The National Museum of Afghanistan is open again, though this time with an unpaid staff, Taliban guards and the occasional blackout.
The Kabul museum’s director, Mohammad Fahim Rahimi, told the Associated Press that the Taliban has allowed him and the museum staff to continue their work, though they have not been paid since August.
The museum reopened at the end of November 2021 for the first time since the mid-August Taliban takeover. The museum’s website states that it was Afghanistan’s first museum, established in 1919. It houses artifacts dating to the Stone Age.
Rahimi added that the security has changed, with Taliban guards replacing police who used to patrol the building. According to AP, 50 to 100 people visit the museum every day.
Frequent power outages have plagued the museum since its reopening, with the museum’s generator having recently broken down. Many attendees have needed to use their cellphone lights to view artifacts in dark galleries.
Despite issues, many Taliban members have visited the museum in the past week, some expressing regret over the organization’s 2001 ransacking of the museum and destruction of artifacts.
A Taliban member named Saifullah, a teacher at a religious school, told AP that he believed the destruction was caused by low-ranking members without approval from top officials.
“Generations can learn from this, and what we had in the past,” he said. “We have a rich history.”
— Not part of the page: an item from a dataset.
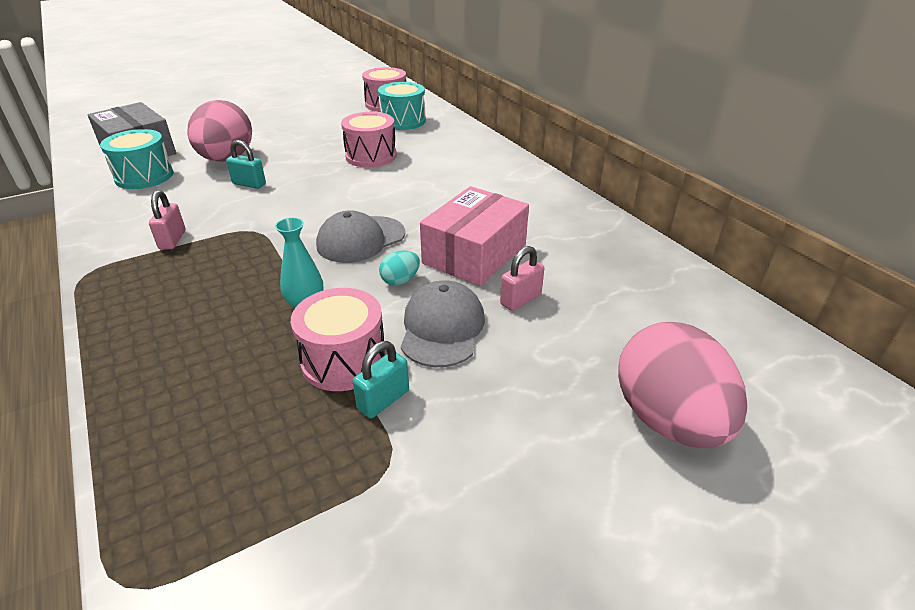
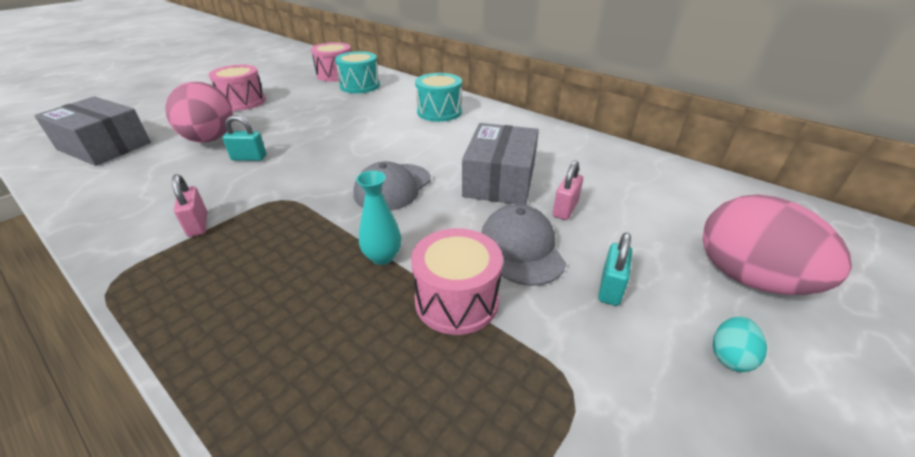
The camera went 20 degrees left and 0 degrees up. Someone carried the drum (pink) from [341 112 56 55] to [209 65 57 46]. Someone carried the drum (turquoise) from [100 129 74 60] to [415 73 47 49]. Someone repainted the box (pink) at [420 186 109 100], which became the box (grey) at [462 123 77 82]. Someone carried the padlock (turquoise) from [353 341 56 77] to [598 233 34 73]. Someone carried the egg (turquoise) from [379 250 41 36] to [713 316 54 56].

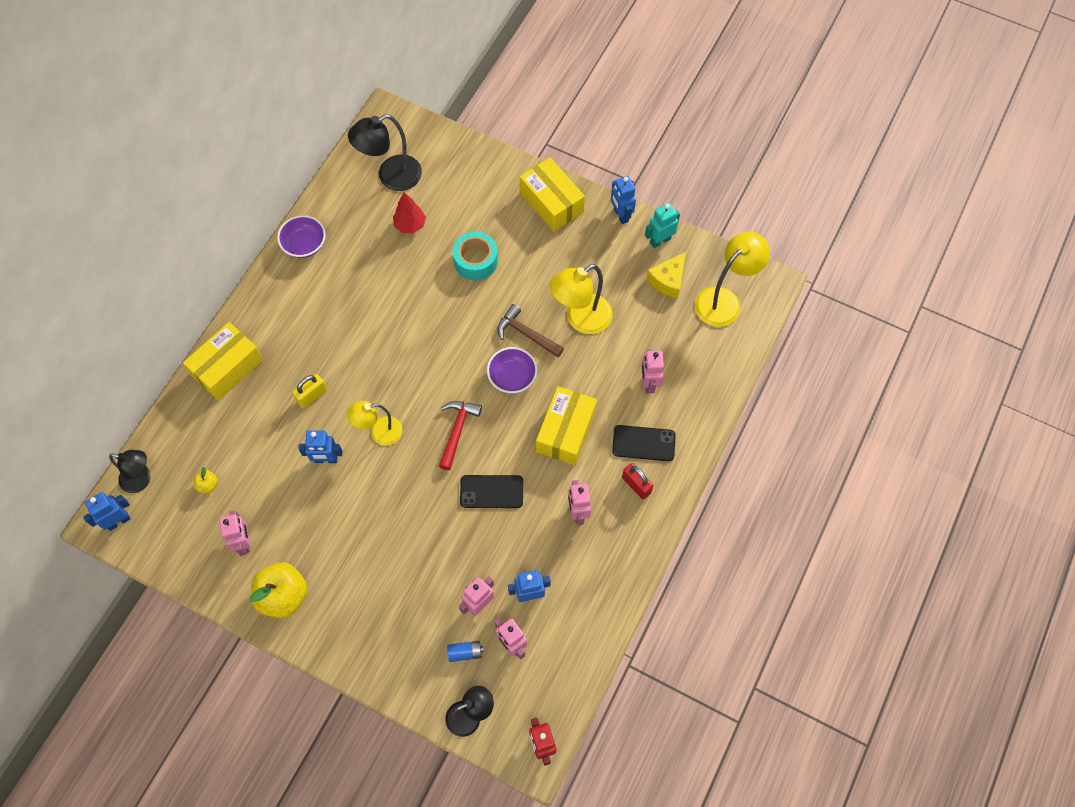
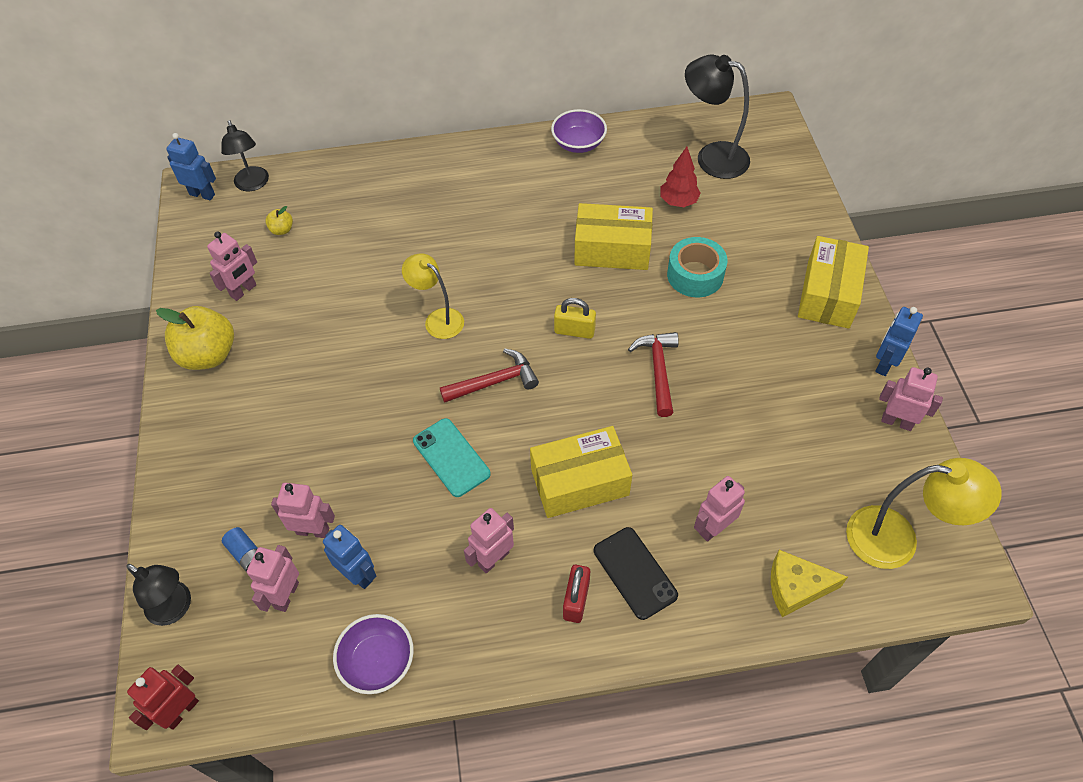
The camera went 55 degrees right and 10 degrees down. Someone carried the bowl (purple) from [487 347 50 46] to [333 614 81 80]. Someone repainted the phone (black) at [460 475 63 33], which became the phone (turquoise) at [413 418 77 79]. Someone carried the padlock (yellow) from [292 374 35 34] to [554 298 42 41]. Someone carried the box (yellow) from [183 322 80 79] to [574 203 79 67]. Someone repainted the hammer (brown) at [497 304 67 53], which became the hammer (red) at [628 332 51 85]. Someone carried the cheese (yellow) from [646 252 40 47] to [771 550 77 67]. Someone repainted the robot (turquoise) at [645 203 35 45], which became the robot (pink) at [879 367 64 64]. Someone took away the robot (blue) at [298 430 44 33]. Someone took away the lamp (yellow) at [550 264 63 70].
“This is from our ancient history, so we came to see it,” said Taliban fighter Mansoor Zulfiqar, a 29-year-old originally from Khost province in southeastern Afghanistan who has now been appointed as a security guard at the Interior Ministry. “I’m very happy,” he said of his first visit to the museum, marveling at his country’s national heritage.
Zulfiqar said he had spent 12 years in Kabul’s notorious Pul-e-Charkhi prison, Afghanistan’s largest. While there, he said, someone had told him about the museum and he dreamt of the day when the Taliban would rule Afghanistan again and he would be able to visit the museum.
But when Zulfiqar was just a boy in 2001, the Taliban ransacked the museum, smashing priceless statues, especially ones considered un-Islamic. One of them, the remnants of a limestone statue believed to be of a king dating from the second century, stands at the entrance to the museum building, now restored by experts from France and the museum’s own restoration department.
In the same year, the Taliban dynamited two giant sixth-century buddha statues carved into a cliff-face in Bamiyan in central Afghanistan on orders from Taliban leader Mullah Mohammed Omar, a move that was met with international outrage.
So as the Taliban swept through Afghanistan this summer, taking province after province, there were grave concerns that a similar fate awaited the country’s cultural heritage, especially anything from pre-Islamic times. So far at least, this has not appeared to be the case.
Touring the museum for the first time, Saifullah, who goes by one name, said he would encourage his students, some of whom were now guards at the museum itself, to visit the National Museum of Afghanistan.
Perhaps Afghanistan’s new rulers now agree with the inscription engraved on a plaque outside the museum building’s entrance: “A nation stays alive when its culture stays alive.”